_Raw data_
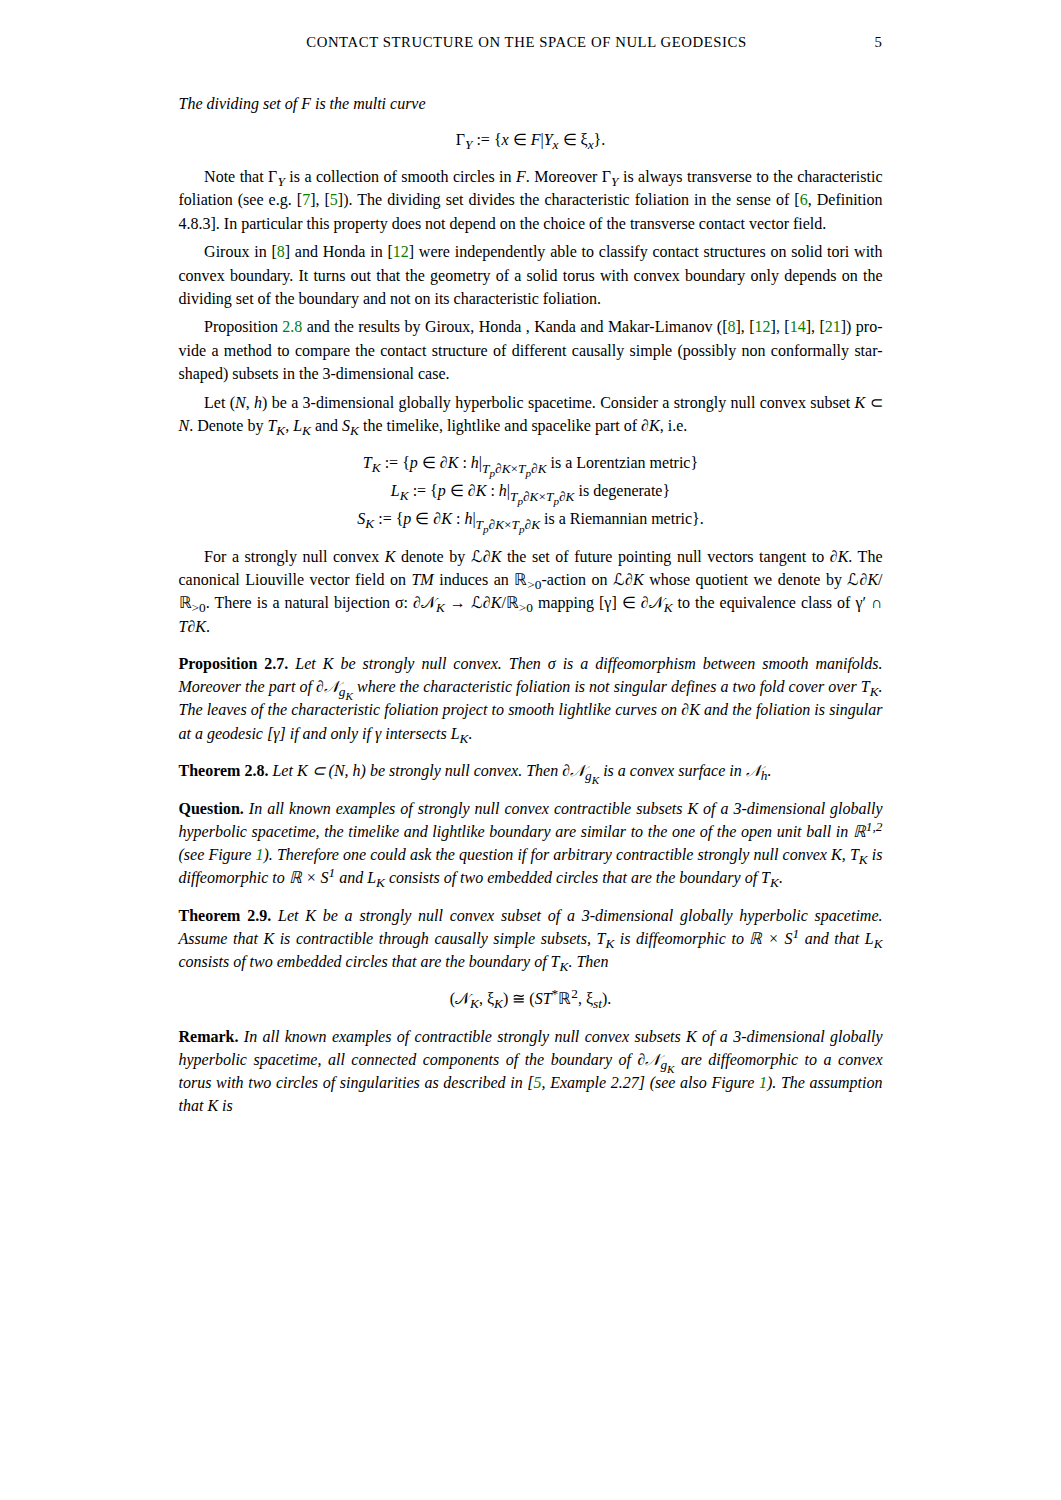CONTACT STRUCTURE ON THE SPACE OF NULL GEODESICS 5
The dividing set of F is the multi curve
ΓY := {x ∈ F|Yx ∈ ξx}.
Note that ΓY is a collection of smooth circles in F. Moreover ΓY is always transverse to the characteristic foliation (see e.g. [7], [5]). The dividing set divides the characteristic foliation in the sense of [6, Definition 4.8.3]. In particular this property does not depend on the choice of the transverse contact vector field.
Giroux in [8] and Honda in [12] were independently able to classify contact structures on solid tori with convex boundary. It turns out that the geometry of a solid torus with convex boundary only depends on the dividing set of the boundary and not on its characteristic foliation.
Proposition 2.8 and the results by Giroux, Honda , Kanda and Makar-Limanov ([8], [12], [14], [21]) provide a method to compare the contact structure of different causally simple (possibly non conformally star-shaped) subsets in the 3-dimensional case.
Let (N, h) be a 3-dimensional globally hyperbolic spacetime. Consider a strongly null convex subset K ⊂ N. Denote by TK, LK and SK the timelike, lightlike and spacelike part of ∂K, i.e.
TK := {p ∈ ∂K : h|Tp∂K×Tp∂K is a Lorentzian metric}
LK := {p ∈ ∂K : h|Tp∂K×Tp∂K is degenerate}
SK := {p ∈ ∂K : h|Tp∂K×Tp∂K is a Riemannian metric}.
For a strongly null convex K denote by ℒ∂K the set of future pointing null vectors tangent to ∂K. The canonical Liouville vector field on TM induces an ℝ>0-action on ℒ∂K whose quotient we denote by ℒ∂K/ℝ>0. There is a natural bijection σ: ∂𝒩K → ℒ∂K/ℝ>0 mapping [γ] ∈ ∂𝒩K to the equivalence class of γ′ ∩ T∂K.
Proposition 2.7. Let K be strongly null convex. Then σ is a diffeomorphism between smooth manifolds. Moreover the part of ∂𝒩gK where the characteristic foliation is not singular defines a two fold cover over TK. The leaves of the characteristic foliation project to smooth lightlike curves on ∂K and the foliation is singular at a geodesic [γ] if and only if γ intersects LK.
Theorem 2.8. Let K ⊂ (N, h) be strongly null convex. Then ∂𝒩gK is a convex surface in 𝒩h.
Question. In all known examples of strongly null convex contractible subsets K of a 3-dimensional globally hyperbolic spacetime, the timelike and lightlike boundary are similar to the one of the open unit ball in ℝ1,2 (see Figure 1). Therefore one could ask the question if for arbitrary contractible strongly null convex K, TK is diffeomorphic to ℝ × S1 and LK consists of two embedded circles that are the boundary of TK.
Theorem 2.9. Let K be a strongly null convex subset of a 3-dimensional globally hyperbolic spacetime. Assume that K is contractible through causally simple subsets, TK is diffeomorphic to ℝ × S1 and that LK consists of two embedded circles that are the boundary of TK. Then
(𝒩K, ξK) ≅ (ST*ℝ2, ξst).
Remark. In all known examples of contractible strongly null convex subsets K of a 3-dimensional globally hyperbolic spacetime, all connected components of the boundary of ∂𝒩gK are diffeomorphic to a convex torus with two circles of singularities as described in [5, Example 2.27] (see also Figure 1). The assumption that K is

_Exercise directions_
From the records above, retype only the lines starting at the line that contains "The dividing set of F is the multi curve" and ending at the line that contains "Note that ΓY", both included.

_Written solution_
The dividing set of F is the multi curve
ΓY := {x ∈ F|Yx ∈ ξx}.
Note that ΓY is a collection of smooth circles in F. Moreover ΓY is always transverse to the characteristic foliation (see e.g. [7], [5]). The dividing set divides the characteristic foliation in the sense of [6, Definition 4.8.3]. In particular this property does not depend on the choice of the transverse contact vector field.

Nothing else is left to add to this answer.